Task to carry out
Your output must hold every entry exactly as written and none of the pictures.
╭─ Input for this task
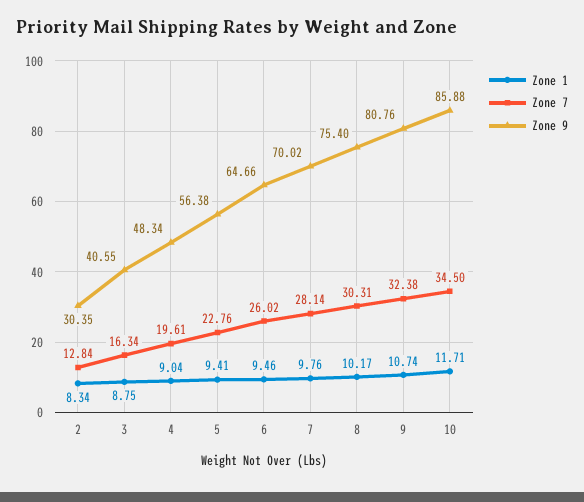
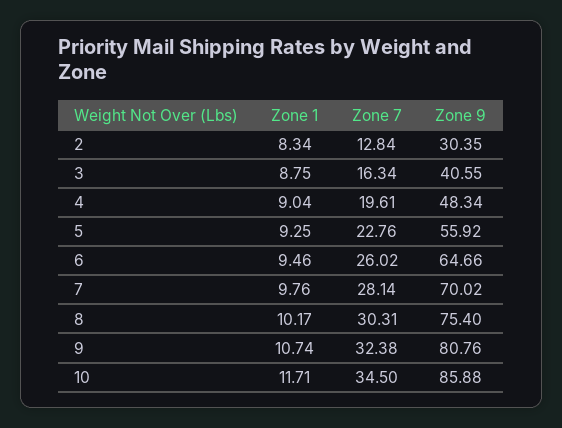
  {
    "Zone 1": {
      "2": 8.34,
      "3": 8.75,
      "4": 9.04,
-     "5": 9.41,
+     "5": 9.25,
      "6": 9.46,
      "7": 9.76,
      "8": 10.17,
      "9": 10.74,
      "10": 11.71
    },
    "Zone 7": {
      "2": 12.84,
      "3": 16.34,
      "4": 19.61,
      "5": 22.76,
      "6": 26.02,
      "7": 28.14,
      "8": 30.31,
      "9": 32.38,
      "10": 34.5
    },
    "Zone 9": {
      "2": 30.35,
      "3": 40.55,
      "4": 48.34,
-     "5": 56.38,
+     "5": 55.92,
      "6": 64.66,
      "7": 70.02,
      "8": 75.4,
      "9": 80.76,
      "10": 85.88
    }
  }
╰─
Output for this task
  {
    "Zone 1": {
      "2": 8.34,
      "3": 8.75,
      "4": 9.04,
-     "5": 9.41,
+     "5": 9.25,
      "6": 9.46,
      "7": 9.76,
      "8": 10.17,
      "9": 10.74,
      "10": 11.71
    },
    "Zone 7": {
      "2": 12.84,
      "3": 16.34,
      "4": 19.61,
      "5": 22.76,
      "6": 26.02,
      "7": 28.14,
      "8": 30.31,
      "9": 32.38,
      "10": 34.5
    },
    "Zone 9": {
      "2": 30.35,
      "3": 40.55,
      "4": 48.34,
-     "5": 56.38,
+     "5": 55.92,
      "6": 64.66,
      "7": 70.02,
      "8": 75.4,
      "9": 80.76,
      "10": 85.88
    }
  }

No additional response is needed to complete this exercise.